=== Section Start ===

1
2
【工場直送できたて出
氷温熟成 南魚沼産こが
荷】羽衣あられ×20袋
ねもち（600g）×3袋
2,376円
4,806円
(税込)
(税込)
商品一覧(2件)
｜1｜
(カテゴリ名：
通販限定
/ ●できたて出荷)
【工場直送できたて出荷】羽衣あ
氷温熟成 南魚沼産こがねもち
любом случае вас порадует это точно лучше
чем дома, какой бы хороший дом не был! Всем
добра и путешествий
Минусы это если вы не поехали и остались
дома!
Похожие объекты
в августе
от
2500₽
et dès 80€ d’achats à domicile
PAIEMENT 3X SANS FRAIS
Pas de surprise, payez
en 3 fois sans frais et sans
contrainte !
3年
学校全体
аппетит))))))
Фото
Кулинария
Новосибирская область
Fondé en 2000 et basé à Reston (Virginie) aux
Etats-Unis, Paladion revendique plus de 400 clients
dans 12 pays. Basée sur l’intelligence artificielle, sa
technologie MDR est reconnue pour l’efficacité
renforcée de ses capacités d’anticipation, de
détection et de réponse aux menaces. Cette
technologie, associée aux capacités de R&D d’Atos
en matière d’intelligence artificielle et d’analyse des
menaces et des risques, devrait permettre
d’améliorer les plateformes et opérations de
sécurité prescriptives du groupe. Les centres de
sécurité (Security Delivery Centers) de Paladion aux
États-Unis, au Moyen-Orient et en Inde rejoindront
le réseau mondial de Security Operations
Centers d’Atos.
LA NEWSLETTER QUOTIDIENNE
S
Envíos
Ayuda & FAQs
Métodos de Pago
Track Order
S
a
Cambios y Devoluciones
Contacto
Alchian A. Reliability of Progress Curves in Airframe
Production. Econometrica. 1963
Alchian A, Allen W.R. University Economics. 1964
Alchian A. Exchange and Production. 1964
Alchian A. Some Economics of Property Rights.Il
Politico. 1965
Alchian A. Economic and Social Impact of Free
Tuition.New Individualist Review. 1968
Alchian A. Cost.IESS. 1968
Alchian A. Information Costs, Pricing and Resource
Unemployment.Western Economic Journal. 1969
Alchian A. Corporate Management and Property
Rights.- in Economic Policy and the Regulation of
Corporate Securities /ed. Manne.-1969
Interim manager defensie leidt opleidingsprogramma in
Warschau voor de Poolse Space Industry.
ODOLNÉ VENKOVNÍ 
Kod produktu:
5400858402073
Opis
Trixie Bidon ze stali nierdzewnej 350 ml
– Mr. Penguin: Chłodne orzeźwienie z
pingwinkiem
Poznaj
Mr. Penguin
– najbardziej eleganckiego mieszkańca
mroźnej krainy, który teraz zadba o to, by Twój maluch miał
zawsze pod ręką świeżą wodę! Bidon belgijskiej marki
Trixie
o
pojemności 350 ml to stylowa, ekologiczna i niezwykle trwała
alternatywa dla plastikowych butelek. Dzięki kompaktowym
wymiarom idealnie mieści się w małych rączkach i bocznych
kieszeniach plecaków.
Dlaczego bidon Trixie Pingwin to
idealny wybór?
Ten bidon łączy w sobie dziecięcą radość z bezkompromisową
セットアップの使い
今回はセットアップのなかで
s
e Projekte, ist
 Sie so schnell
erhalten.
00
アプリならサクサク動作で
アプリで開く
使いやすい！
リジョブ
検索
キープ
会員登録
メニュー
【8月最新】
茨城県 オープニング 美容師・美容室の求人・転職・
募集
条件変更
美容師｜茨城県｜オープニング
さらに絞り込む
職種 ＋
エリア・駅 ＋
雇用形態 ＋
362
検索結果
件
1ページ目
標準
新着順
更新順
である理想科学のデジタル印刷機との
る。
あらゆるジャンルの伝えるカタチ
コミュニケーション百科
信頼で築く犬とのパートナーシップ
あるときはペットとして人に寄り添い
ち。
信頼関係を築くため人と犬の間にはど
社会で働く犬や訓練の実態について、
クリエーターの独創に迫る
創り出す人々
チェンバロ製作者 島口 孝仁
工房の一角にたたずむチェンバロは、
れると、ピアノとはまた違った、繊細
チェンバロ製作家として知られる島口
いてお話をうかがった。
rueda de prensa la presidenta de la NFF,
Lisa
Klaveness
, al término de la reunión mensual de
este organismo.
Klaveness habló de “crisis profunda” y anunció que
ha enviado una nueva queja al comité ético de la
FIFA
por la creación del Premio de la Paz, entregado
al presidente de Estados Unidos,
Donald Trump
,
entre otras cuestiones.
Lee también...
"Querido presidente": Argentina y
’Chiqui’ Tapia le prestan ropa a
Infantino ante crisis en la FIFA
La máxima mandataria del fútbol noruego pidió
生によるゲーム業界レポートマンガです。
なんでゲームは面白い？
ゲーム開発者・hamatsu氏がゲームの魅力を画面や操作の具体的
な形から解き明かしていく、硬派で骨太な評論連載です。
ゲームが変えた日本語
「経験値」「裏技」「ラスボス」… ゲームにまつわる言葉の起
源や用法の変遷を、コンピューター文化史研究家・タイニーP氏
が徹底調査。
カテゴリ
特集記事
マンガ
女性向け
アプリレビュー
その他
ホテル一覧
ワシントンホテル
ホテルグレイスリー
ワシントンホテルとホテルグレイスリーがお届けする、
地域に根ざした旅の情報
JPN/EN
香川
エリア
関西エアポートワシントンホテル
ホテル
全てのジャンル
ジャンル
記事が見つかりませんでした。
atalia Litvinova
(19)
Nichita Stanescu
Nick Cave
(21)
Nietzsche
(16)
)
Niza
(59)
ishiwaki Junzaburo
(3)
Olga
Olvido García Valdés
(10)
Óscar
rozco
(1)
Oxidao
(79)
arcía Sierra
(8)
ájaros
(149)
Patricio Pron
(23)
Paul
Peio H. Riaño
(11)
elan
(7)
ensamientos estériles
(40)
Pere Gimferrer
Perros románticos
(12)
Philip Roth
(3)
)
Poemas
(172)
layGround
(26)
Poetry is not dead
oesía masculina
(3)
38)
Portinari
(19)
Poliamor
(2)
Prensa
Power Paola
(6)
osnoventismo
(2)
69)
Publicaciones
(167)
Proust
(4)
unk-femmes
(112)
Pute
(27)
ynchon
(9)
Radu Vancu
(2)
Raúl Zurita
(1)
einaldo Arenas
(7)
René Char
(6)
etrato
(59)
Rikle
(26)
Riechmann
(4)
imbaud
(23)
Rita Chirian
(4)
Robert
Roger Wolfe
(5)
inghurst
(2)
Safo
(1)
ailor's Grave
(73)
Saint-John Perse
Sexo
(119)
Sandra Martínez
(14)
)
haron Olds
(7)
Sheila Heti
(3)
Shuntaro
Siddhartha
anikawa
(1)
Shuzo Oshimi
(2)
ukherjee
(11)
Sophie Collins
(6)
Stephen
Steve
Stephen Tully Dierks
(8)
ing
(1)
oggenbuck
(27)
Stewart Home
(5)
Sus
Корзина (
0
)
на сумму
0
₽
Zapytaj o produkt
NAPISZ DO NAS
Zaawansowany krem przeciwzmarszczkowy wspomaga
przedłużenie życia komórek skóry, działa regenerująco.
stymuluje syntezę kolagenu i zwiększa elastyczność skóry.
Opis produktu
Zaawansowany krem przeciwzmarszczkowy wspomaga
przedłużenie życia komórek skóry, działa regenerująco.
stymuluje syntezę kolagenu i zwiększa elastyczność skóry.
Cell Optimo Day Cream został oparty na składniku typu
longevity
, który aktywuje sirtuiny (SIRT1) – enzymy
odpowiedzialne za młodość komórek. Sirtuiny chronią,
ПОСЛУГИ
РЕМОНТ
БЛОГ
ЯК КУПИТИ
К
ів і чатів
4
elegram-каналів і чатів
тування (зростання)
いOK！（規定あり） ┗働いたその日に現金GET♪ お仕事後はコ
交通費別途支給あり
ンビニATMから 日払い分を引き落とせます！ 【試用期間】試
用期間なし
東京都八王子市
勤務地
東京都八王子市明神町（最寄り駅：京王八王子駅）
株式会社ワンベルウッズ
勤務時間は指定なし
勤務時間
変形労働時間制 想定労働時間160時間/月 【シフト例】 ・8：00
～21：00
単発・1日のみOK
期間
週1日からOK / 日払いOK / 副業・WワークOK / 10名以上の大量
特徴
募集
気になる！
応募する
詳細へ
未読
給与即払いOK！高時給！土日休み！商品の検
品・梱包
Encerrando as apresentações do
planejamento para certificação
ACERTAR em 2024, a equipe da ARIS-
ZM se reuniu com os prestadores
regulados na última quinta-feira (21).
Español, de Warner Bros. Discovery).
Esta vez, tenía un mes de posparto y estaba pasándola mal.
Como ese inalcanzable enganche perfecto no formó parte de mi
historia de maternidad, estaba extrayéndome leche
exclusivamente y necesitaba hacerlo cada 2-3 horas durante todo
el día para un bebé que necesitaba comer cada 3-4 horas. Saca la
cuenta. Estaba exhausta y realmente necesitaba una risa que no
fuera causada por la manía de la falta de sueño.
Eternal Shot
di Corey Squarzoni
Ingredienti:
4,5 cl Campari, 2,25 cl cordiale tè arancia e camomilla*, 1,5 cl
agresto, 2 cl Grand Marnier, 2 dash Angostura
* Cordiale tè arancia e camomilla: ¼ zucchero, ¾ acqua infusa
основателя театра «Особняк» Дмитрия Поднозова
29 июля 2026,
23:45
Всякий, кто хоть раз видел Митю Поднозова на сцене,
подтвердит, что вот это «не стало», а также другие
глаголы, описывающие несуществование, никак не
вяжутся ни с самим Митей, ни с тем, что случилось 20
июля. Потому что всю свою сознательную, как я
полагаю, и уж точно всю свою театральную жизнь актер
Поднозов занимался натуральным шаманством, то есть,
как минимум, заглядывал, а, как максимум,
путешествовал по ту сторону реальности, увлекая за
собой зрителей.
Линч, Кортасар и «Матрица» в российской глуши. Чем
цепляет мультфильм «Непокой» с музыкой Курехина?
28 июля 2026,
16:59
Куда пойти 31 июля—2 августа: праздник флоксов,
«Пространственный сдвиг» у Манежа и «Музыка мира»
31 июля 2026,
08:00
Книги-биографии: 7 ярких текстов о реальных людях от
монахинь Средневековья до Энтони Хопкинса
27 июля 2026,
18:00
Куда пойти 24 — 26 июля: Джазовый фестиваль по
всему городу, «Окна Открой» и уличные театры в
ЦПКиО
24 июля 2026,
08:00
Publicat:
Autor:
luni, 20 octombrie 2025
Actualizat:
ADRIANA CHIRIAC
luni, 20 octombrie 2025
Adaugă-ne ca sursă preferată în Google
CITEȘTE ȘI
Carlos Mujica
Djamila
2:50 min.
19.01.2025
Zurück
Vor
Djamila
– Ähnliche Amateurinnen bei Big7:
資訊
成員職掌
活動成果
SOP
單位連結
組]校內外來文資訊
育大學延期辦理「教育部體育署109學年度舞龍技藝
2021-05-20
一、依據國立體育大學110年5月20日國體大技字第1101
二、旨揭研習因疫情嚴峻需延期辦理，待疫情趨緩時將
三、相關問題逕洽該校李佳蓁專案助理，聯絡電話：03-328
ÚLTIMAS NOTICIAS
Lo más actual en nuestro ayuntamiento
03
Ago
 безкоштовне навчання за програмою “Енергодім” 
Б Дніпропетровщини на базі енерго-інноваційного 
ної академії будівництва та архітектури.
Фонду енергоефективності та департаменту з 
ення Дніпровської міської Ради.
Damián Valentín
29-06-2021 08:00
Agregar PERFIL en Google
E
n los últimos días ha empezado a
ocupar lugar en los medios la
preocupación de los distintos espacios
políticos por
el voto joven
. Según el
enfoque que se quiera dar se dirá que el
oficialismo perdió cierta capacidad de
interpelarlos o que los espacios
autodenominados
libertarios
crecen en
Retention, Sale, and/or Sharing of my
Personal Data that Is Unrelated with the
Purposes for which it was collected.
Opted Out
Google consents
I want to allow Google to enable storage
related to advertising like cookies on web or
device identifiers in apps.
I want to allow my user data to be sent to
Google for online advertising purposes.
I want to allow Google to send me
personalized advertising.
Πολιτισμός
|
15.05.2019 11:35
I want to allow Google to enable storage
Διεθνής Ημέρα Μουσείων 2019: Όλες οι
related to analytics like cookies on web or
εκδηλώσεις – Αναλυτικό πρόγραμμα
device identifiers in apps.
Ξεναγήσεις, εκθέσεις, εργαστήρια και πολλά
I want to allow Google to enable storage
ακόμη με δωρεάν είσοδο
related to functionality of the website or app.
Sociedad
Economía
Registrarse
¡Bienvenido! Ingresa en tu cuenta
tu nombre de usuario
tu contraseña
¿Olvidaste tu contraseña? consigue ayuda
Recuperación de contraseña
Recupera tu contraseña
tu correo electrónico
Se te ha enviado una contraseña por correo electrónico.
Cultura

=== Section End ===

TO DO: Put the lines of the data, from the first line through the line containing "Новосибирская область", into a Markdown table with the columns "Row" and "Text". Number each line in the Row column, put the line in the Text column, and skip blank lines.

TASK ANSWER:
| Row | Text |
|---|---|
| 1 | 1 |
| 2 | 2 |
| 3 | 【工場直送できたて出 |
| 4 | 氷温熟成 南魚沼産こが |
| 5 | 荷】羽衣あられ×20袋 |
| 6 | ねもち（600g）×3袋 |
| 7 | 2,376円 |
| 8 | 4,806円 |
| 9 | (税込) |
| 10 | (税込) |
| 11 | 商品一覧(2件) |
| 12 | ｜1｜ |
| 13 | (カテゴリ名： |
| 14 | 通販限定 |
| 15 | / ●できたて出荷) |
| 16 | 【工場直送できたて出荷】羽衣あ |
| 17 | 氷温熟成 南魚沼産こがねもち |
| 18 | любом случае вас порадует это точно лучше |
| 19 | чем дома, какой бы хороший дом не был! Всем |
| 20 | добра и путешествий |
| 21 | Минусы это если вы не поехали и остались |
| 22 | дома! |
| 23 | Похожие объекты |
| 24 | в августе |
| 25 | от |
| 26 | 2500₽ |
| 27 | et dès 80€ d’achats à domicile |
| 28 | PAIEMENT 3X SANS FRAIS |
| 29 | Pas de surprise, payez |
| 30 | en 3 fois sans frais et sans |
| 31 | contrainte ! |
| 32 | 3年 |
| 33 | 学校全体 |
| 34 | аппетит)))))) |
| 35 | Фото |
| 36 | Кулинария |
| 37 | Новосибирская область |